Question

The conversion of oxygen to ozone occurs to the extent of $15\% $ the mass of ozone that can be prepared from the 67.2 L if oxygen at 1 atm and 273 K will be:
A) 14.4gm
B) 96gm
C) 640gm
D) 64gm

Answer 1

Hint: Remember that 1 mole of any compound will occupy a volume of 22.4 L at Standard Temperature and pressure conditions. The conditions for STP are 273K and 1 atm, only then 1 mole will occupy 22.4 L of volume.

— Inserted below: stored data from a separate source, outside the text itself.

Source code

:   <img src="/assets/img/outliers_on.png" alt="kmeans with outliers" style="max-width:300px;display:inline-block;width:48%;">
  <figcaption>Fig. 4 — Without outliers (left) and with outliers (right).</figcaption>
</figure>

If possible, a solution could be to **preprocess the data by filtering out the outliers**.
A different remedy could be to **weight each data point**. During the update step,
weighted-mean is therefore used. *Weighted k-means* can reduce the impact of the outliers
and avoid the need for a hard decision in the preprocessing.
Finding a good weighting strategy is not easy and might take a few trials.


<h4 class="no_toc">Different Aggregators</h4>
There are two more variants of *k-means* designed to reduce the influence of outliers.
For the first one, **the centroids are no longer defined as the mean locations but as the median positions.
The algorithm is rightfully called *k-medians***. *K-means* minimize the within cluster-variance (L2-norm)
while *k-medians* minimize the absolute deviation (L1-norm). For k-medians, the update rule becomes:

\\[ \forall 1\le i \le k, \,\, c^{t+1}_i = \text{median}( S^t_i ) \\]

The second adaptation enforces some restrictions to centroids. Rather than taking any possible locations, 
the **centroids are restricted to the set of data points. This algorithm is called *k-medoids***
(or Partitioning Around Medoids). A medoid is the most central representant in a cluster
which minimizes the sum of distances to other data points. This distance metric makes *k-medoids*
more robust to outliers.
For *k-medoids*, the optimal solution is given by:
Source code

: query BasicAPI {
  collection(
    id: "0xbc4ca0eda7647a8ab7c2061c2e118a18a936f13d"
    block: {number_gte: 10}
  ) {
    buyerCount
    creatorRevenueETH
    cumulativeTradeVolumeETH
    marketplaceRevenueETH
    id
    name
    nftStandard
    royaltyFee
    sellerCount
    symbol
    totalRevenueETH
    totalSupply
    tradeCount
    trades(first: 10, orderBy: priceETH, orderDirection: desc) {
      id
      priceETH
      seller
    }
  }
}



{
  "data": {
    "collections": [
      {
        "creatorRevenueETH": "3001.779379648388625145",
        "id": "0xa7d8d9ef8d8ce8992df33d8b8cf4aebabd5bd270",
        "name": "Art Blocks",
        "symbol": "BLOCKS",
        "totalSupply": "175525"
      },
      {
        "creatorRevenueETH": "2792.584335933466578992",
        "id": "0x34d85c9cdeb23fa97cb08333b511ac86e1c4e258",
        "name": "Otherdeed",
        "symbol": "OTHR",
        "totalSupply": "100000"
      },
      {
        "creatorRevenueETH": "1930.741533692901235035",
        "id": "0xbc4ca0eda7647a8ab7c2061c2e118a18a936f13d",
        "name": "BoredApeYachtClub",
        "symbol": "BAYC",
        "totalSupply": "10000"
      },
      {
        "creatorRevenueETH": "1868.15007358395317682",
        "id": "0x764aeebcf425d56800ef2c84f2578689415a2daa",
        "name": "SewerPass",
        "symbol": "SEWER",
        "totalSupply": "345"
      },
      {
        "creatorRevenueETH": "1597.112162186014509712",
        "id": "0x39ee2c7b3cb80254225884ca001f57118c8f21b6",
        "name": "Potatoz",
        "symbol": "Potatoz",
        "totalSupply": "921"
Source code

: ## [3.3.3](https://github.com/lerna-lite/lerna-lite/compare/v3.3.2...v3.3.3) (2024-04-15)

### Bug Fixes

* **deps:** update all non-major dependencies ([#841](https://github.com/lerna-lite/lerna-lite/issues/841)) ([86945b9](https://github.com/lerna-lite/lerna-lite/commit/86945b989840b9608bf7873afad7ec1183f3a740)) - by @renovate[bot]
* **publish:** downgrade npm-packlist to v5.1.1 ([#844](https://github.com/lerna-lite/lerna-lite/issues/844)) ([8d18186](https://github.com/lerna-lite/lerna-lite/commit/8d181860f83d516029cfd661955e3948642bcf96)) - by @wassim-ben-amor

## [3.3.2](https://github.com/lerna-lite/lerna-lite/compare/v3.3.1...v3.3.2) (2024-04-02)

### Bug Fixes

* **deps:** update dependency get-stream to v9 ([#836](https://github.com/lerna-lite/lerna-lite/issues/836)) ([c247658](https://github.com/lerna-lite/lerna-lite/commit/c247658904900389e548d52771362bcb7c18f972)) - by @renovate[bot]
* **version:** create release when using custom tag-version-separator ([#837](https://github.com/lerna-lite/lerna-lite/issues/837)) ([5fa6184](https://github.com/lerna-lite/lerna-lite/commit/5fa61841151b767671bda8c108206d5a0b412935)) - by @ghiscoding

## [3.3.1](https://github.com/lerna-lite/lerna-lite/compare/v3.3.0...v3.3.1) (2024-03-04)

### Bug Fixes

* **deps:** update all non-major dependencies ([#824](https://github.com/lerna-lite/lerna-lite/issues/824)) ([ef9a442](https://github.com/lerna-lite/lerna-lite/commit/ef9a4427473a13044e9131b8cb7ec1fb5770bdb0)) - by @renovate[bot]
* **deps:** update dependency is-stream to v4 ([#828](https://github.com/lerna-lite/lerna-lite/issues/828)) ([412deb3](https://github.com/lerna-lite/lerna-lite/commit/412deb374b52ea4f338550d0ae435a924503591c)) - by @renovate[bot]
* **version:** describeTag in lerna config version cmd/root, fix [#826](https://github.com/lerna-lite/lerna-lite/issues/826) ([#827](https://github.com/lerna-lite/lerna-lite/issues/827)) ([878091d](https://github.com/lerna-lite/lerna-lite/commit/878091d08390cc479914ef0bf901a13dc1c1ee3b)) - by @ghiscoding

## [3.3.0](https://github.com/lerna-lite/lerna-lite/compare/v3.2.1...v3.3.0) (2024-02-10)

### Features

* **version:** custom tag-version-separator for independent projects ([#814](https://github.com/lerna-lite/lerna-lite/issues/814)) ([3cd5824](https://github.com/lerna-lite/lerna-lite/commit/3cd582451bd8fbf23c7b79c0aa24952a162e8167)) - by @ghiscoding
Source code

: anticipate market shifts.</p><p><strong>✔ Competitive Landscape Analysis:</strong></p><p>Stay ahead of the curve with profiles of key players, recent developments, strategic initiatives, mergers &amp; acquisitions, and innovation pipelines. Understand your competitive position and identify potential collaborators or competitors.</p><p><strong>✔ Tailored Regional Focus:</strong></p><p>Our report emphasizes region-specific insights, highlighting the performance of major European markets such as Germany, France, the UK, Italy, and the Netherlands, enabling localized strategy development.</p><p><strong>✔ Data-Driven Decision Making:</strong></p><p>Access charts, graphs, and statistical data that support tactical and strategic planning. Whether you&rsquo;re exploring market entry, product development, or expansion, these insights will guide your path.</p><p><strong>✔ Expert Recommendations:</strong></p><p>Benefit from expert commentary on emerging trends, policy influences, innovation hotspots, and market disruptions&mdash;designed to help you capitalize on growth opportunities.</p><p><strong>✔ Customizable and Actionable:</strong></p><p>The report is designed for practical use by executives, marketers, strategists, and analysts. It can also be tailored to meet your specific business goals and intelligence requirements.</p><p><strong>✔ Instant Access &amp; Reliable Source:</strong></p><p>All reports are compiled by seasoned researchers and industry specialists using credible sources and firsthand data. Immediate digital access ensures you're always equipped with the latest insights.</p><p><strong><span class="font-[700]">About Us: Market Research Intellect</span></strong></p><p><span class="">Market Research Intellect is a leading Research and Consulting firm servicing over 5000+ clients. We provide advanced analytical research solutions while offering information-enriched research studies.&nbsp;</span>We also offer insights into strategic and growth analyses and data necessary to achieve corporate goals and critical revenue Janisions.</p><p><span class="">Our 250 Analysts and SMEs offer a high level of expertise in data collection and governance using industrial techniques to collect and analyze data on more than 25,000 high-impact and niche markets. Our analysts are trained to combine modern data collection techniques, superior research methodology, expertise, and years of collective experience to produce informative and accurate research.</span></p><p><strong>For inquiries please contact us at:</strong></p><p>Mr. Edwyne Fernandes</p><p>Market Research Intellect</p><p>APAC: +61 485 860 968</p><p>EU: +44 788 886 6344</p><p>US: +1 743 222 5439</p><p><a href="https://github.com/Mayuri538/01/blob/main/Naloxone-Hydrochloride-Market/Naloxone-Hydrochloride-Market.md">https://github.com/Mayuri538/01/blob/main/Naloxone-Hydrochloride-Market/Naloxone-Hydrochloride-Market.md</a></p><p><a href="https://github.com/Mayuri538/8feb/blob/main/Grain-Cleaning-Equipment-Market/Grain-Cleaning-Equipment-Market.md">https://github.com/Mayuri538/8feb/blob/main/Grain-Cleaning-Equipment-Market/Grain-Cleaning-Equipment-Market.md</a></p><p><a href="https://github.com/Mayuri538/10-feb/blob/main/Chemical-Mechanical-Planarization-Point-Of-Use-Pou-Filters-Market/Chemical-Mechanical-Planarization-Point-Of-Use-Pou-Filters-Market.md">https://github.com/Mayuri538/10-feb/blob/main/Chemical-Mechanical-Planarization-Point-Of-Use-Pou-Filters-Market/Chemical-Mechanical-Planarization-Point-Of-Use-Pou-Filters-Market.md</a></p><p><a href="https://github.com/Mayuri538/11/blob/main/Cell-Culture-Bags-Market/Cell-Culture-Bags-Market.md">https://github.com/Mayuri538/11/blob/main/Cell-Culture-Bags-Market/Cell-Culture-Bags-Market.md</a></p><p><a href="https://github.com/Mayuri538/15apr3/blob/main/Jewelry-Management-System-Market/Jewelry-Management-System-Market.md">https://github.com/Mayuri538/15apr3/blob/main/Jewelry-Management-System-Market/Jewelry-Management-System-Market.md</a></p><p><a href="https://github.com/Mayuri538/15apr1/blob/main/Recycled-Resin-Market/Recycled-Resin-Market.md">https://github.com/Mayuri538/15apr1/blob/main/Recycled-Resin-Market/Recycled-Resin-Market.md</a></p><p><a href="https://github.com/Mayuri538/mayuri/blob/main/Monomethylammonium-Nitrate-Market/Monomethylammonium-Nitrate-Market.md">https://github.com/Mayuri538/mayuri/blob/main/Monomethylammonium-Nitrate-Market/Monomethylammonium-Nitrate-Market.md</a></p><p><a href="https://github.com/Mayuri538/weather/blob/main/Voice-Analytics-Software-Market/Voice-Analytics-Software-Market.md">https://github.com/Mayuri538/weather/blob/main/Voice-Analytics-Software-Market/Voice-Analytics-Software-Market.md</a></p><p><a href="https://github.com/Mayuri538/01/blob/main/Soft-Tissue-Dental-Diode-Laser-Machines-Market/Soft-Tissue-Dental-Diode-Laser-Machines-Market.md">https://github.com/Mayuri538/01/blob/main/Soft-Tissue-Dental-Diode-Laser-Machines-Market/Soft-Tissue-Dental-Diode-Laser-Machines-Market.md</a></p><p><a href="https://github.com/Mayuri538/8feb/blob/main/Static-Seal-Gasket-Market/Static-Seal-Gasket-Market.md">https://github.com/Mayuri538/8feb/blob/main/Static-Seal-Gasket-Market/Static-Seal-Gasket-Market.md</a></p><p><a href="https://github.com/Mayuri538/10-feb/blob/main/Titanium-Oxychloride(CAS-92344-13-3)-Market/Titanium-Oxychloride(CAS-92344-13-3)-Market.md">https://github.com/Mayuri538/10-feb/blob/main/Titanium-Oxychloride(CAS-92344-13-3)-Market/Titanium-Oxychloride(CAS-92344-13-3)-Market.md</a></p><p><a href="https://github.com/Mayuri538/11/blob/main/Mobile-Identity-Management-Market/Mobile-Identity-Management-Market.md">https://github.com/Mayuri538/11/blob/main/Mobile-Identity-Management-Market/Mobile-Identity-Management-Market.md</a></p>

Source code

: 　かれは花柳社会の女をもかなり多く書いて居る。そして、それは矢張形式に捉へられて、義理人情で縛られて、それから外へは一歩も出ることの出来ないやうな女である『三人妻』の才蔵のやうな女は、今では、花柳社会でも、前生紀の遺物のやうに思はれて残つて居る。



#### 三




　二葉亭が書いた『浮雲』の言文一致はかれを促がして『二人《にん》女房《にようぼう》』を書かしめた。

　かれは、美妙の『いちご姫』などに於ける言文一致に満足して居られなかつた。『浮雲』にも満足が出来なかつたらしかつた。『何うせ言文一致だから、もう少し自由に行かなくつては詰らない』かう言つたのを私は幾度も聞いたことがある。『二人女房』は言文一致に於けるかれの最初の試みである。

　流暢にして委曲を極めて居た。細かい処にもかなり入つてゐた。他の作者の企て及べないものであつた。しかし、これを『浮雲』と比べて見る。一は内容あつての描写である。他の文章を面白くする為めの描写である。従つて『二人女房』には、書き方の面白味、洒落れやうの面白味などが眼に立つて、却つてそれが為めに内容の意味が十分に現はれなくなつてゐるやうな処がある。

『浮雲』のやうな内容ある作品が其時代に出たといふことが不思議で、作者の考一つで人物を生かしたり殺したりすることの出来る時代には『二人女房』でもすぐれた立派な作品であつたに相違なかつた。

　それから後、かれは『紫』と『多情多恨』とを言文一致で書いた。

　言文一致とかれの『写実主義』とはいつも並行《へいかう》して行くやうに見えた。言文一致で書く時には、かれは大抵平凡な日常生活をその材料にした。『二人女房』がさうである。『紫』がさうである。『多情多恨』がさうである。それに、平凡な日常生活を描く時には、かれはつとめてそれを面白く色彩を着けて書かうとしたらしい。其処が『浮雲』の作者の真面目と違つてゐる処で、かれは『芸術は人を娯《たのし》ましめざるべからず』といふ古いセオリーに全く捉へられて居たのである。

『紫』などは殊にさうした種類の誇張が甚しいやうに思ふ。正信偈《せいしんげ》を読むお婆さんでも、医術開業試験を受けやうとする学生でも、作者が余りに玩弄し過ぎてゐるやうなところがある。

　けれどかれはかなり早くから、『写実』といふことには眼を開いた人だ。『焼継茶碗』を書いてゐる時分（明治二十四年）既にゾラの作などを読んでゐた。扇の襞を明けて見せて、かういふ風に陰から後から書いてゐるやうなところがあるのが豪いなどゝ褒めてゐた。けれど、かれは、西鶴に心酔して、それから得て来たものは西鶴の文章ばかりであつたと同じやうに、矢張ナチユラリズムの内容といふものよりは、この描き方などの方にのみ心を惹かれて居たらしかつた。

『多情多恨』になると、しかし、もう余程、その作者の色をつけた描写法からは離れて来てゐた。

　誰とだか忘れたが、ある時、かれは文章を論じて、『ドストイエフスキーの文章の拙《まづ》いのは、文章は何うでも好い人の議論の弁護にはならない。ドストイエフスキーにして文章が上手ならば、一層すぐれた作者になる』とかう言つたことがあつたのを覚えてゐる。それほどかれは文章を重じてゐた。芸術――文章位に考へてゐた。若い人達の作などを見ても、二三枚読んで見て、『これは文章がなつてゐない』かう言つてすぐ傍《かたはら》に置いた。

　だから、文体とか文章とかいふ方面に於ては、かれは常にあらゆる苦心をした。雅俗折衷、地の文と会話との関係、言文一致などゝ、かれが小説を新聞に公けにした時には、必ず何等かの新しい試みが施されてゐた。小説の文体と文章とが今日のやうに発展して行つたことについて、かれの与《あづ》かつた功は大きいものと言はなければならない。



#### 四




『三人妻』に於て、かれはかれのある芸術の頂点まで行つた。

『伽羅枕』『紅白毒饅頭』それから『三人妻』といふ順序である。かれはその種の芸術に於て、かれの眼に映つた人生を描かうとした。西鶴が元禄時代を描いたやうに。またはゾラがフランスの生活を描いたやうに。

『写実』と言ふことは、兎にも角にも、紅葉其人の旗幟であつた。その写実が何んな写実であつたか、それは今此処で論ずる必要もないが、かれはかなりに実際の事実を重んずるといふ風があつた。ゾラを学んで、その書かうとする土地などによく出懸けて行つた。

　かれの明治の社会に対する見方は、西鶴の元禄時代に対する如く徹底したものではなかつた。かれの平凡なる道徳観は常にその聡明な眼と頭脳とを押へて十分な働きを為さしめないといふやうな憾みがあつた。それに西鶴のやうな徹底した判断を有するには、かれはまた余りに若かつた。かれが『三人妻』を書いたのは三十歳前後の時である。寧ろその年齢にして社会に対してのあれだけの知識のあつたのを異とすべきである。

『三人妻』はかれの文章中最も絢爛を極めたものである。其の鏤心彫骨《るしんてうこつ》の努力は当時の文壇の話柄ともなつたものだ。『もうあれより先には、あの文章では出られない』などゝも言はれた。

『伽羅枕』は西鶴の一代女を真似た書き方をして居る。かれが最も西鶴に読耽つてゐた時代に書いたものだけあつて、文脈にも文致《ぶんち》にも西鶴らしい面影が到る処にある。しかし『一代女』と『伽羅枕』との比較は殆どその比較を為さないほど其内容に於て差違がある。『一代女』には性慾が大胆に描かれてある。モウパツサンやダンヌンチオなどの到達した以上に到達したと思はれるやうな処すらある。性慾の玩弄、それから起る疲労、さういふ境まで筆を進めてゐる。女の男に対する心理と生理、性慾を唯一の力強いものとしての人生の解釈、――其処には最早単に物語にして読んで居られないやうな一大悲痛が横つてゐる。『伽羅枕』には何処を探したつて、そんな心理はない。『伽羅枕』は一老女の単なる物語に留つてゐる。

Complete answer: The balanced chemical equation of the conversion of Oxygen to Ozone can be given as:
$3{O_2} \to 2{O_3}$
Which means that 3 moles of dioxygen will produce 2 moles of Ozone.
To find the no. of moles of oxygen given to us we will divide the given volume by 22.4 L
$moles({O_2}) = \dfrac{{Volume}}{{22.4}} = \dfrac{{67.2}}{{22.4}} = 3mol$of dioxygen
Hence, we have been given 3 moles of oxygen which is required for the complete conversion of oxygen to ozone. The condition of 3 moles of dioxygen will produce 2 moles of Ozone is satisfied if the reaction has 100% efficiency. But here we are given that the reaction occurs to about 15% only.
${O_3}$ produced = 2 moles (for 100% efficiency)
${O_3}$ produced = $2 \times \dfrac{{15}}{{100}}mol = 0.3mol$ (for 15% efficiency)
To find the amount of ${O_3}$ in grams, we’ll use the formula: $mass = moles \times {M_{{O_3}}}$
(Consider that the molar mass of ozone is 48g/mol)
The mass of ozone that can be prepared $ = 0.3 \times 48 = 14.4g$
The correct answer is Option (A).

Note:
The alternative approach to the problem can be:
3 moles of dioxygen will produce 2 moles of Ozone
i.e. $3 \times 22.4$L of Oxygen will produce $2 \times 22.4L$ of Ozone. Given that the reaction has 15% efficiency, 67.2L of Oxygen will give: $67.2 \times \dfrac{{15}}{{100}} \times \dfrac{2}{3} = 6.72L$ of ozone.
Mass of 22.4 L of ozone will be 48g then mass of 6.72 L of ozone will be: $\dfrac{{48}}{{22.4}} \times 6.72 = 14.4g$